Sollte der EUGH die Auffassung der GA auch im vorliegenden Fall bestätigen, fällt damit auch das derzeit bestehende latente Risiko weg, die Steuervorteile aus bereits wirksam gewordenen Firmenwertabschreibungen gemäß § 9 Abs 7 KStG auf Inlandsgruppenmitglieder als „verbotene Beihilfe“ ev. wieder zurückzahlen zu müssen, sodass insoweit „Entwarnung“ gegeben werden könnte.  

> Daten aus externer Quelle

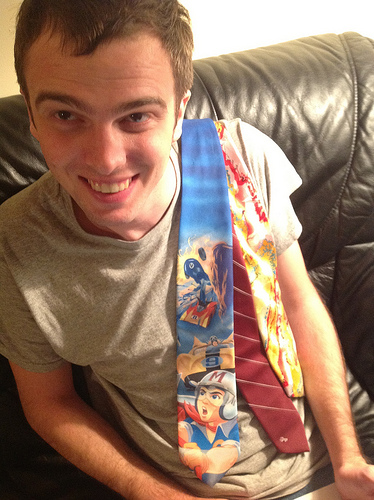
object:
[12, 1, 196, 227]
head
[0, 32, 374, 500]
couch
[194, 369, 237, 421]
helmet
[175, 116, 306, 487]
design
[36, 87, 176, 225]
smiling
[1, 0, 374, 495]
man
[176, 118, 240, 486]
tie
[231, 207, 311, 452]
tie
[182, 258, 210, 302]
bird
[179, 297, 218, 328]
race car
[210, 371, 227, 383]
letter "m"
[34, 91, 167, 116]
eye brows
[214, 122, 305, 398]
tie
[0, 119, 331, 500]
shirt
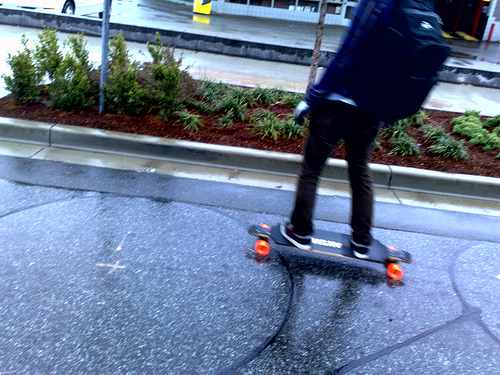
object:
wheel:
[386, 262, 405, 280]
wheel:
[254, 239, 271, 256]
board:
[248, 223, 413, 283]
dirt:
[6, 71, 499, 171]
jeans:
[293, 97, 381, 247]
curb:
[1, 115, 498, 200]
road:
[1, 137, 498, 374]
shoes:
[278, 221, 312, 250]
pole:
[94, 2, 115, 114]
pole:
[304, 0, 331, 87]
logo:
[419, 20, 434, 30]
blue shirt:
[301, 0, 380, 111]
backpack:
[356, 2, 453, 125]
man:
[279, 0, 455, 261]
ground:
[0, 137, 499, 372]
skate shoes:
[349, 238, 370, 261]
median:
[0, 18, 499, 198]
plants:
[4, 28, 287, 142]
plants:
[380, 107, 500, 148]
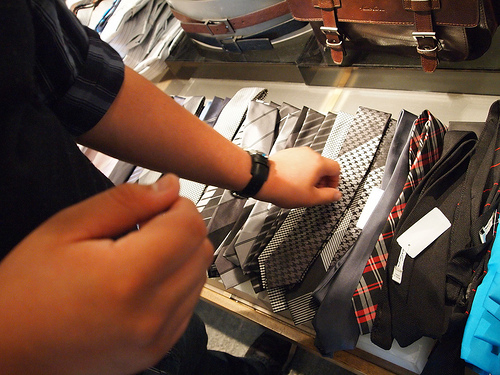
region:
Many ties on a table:
[150, 56, 453, 334]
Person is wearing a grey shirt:
[17, 11, 198, 304]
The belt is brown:
[168, 3, 312, 50]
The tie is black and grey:
[255, 112, 392, 289]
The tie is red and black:
[349, 113, 456, 332]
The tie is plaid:
[345, 110, 445, 331]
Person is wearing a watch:
[197, 131, 292, 201]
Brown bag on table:
[285, 1, 480, 81]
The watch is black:
[223, 130, 285, 212]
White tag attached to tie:
[388, 191, 456, 277]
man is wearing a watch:
[216, 122, 294, 200]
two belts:
[171, 1, 303, 66]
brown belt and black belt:
[161, 5, 328, 57]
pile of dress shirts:
[100, 10, 192, 71]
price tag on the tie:
[405, 210, 438, 275]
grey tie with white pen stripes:
[278, 106, 373, 151]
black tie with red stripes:
[475, 178, 492, 219]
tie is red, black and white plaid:
[382, 135, 422, 285]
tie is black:
[398, 152, 439, 342]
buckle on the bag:
[317, 18, 374, 72]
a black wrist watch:
[229, 148, 271, 203]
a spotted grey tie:
[262, 106, 389, 291]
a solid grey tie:
[302, 110, 419, 353]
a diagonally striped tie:
[231, 108, 324, 297]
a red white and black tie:
[340, 111, 442, 338]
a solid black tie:
[368, 121, 482, 346]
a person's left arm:
[68, 62, 353, 212]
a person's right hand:
[8, 166, 222, 373]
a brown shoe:
[231, 325, 298, 367]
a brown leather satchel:
[283, 0, 493, 62]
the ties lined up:
[152, 86, 499, 311]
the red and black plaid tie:
[355, 112, 431, 339]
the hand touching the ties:
[265, 131, 345, 207]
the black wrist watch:
[231, 146, 268, 201]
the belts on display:
[169, 2, 299, 54]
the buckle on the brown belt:
[202, 17, 232, 37]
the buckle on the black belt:
[220, 32, 244, 54]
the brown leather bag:
[290, 1, 499, 68]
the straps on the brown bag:
[317, 1, 438, 73]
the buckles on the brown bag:
[321, 22, 443, 56]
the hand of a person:
[254, 133, 346, 213]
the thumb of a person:
[45, 170, 187, 249]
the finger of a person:
[117, 191, 209, 286]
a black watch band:
[223, 145, 275, 203]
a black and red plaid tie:
[338, 110, 450, 337]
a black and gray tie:
[256, 102, 395, 294]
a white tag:
[393, 202, 455, 262]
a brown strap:
[313, 0, 348, 73]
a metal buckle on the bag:
[408, 26, 446, 62]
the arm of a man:
[0, 1, 259, 195]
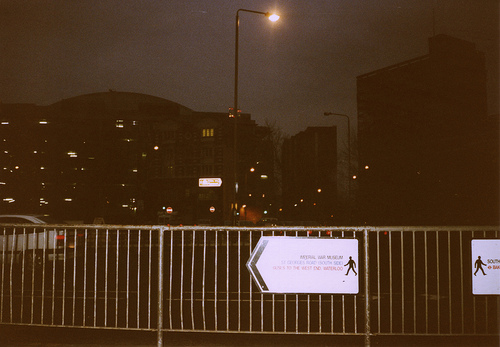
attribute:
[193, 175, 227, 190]
sign — red, white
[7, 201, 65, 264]
car parked — white colored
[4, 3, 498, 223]
sky — with clouds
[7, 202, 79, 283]
car — white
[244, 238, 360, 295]
sign — white, black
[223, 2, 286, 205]
light — lit up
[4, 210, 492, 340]
fencing — steel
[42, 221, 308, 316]
railing — metal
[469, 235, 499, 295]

Bei Bestätigung des Verstoßes gegen die Niederlassungsfreiheit sollten die zwischen 2005 und 28.2.2014 angeschafften Beteiligungen an betriebsführenden EU-Gesellschaften auf eine mögliche Firmenwertabschreibung (FWA) untersucht bzw durchgerechnet und ggfs bis spätestens 2015 in die körperschaftsteuerliche Unternehmensgruppe einbezogen werden. Die Geltendmachung von offenen FWA-Fünfzehnteln kann grundsätzlich für alle noch nicht rechtskräftig veranlagten Jahre im Wege von (ggfs zu berichtigenden) Körperschaftsteuererklärungen geltend gemacht werden. Eine mögliche Nachholung von FWA-Fünfzehnteln für bereits veranlagte Jahre wäre im Rahmen der verfahrensrechtlichen Möglichkeiten zu prüfen (zB im Wege von Rechtsmittelverfahren, Bescheidaufhebungen, Wiederaufnahmen iZm Betriebsprüfungen). 

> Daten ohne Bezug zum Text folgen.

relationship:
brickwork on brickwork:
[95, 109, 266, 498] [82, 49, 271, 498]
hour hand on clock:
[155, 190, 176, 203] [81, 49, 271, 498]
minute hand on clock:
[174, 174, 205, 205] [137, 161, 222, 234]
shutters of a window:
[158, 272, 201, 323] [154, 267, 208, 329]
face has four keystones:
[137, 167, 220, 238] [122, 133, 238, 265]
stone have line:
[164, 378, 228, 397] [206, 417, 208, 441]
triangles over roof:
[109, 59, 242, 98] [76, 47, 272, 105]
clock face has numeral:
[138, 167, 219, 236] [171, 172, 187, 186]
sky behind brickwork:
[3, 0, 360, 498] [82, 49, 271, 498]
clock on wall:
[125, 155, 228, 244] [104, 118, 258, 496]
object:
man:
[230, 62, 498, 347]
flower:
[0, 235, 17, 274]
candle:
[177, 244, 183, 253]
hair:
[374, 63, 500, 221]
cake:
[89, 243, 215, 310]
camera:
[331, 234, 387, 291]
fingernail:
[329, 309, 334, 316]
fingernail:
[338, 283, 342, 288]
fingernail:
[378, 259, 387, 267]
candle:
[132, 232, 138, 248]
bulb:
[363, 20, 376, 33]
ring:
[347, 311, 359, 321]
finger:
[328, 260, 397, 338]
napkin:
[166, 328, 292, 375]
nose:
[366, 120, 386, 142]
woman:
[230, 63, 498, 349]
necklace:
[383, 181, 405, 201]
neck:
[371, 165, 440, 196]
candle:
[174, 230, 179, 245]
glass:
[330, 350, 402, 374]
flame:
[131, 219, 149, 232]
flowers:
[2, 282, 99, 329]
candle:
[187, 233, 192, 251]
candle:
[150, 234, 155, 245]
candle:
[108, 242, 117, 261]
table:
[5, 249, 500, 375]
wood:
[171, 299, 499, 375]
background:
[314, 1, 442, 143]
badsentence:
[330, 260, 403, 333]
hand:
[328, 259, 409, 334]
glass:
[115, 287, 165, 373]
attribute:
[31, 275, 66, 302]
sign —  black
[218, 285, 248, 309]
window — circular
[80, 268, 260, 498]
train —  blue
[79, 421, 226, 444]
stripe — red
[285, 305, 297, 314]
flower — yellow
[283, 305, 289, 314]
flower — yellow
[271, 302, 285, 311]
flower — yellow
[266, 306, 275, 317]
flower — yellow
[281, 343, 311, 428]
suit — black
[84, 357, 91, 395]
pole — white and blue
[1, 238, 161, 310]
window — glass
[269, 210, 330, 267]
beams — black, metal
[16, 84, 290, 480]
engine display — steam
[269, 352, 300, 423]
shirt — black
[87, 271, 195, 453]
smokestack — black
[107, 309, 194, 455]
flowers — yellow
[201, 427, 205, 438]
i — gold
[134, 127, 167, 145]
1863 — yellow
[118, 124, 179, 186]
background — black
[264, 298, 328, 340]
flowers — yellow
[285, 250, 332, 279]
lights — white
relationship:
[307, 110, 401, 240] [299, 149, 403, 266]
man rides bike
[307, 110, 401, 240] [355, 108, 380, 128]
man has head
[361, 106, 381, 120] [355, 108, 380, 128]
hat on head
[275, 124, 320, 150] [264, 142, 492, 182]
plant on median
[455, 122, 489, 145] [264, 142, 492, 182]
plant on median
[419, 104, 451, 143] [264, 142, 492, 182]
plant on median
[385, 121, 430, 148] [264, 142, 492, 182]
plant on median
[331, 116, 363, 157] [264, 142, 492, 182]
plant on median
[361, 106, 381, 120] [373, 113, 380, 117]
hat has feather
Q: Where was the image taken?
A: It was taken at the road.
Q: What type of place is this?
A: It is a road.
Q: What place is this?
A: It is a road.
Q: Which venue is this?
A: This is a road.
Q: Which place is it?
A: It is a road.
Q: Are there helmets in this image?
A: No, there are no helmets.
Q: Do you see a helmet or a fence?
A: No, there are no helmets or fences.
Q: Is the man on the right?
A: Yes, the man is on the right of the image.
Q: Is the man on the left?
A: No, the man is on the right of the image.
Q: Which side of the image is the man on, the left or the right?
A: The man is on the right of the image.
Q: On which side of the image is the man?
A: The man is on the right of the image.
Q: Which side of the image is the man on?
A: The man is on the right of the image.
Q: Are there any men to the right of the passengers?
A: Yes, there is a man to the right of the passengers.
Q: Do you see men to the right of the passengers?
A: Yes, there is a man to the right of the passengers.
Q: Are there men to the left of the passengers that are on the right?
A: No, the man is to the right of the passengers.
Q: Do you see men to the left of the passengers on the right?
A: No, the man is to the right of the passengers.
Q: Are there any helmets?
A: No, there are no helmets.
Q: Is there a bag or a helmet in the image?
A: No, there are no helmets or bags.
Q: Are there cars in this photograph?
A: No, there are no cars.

Betreffend den verfassungsrechtlichen Vertrauensschutz in Zusammenhang mit den Gesetzesänderungen durch das Abgabenänderungsgesetz 2014 ist darauf hinzuweisen, dass für Beteiligungserwerbe zwischen April 2014 und Februar 2015 die Chancen auf Geltendmachung offener FWA-Fünfzehntel ev. größer sein dürften als für ältere Erwerbe, wenngleich es auch bereits vor der oa UFS-Entscheidung vom 16.4.2013 div. Literaturmeinungen gab, welche den Ausschluss der EU-Gruppenmitglieder von der Firmenwertabschreibung aufgrund der Niederlassungsfreiheit als EU-widrig konstatierten. Voraussetzung für die Geltendmachung einer FWA auf in der EU ansässige Auslandsgruppenmitglieder ist aber jedenfalls, der Übergangsvorschrift in § 26c Z 47 KStG idF AbgÄG 2014 – soferne sich diese nicht noch als verfassungswidrig herausstellen sollte – gerecht zu werden und gegenüber der Finanzverwaltung hinreichend nachzuweisen, dass „sich der steuerliche Vorteil aus der Firmenwertabschreibung beim Erwerb der Beteiligung auf die Bemessung des Kaufpreises auswirken konnte …“. 

Im Hinblick darauf, dass die Finanzverwaltung in den Körperschaftsteuerrichtlinien eine gegenteilige Rechtsansicht vertritt (insb. Rz 1110c KStR), ist im Falle der Geltendmachung von offenen FWA-Fünfzehnteln für EU-Gruppenmitglieder zur Vermeidung finanzstrafrechtlicher Probleme jedenfalls eine hinreichende Offenlegung iS § 119 BAO geboten.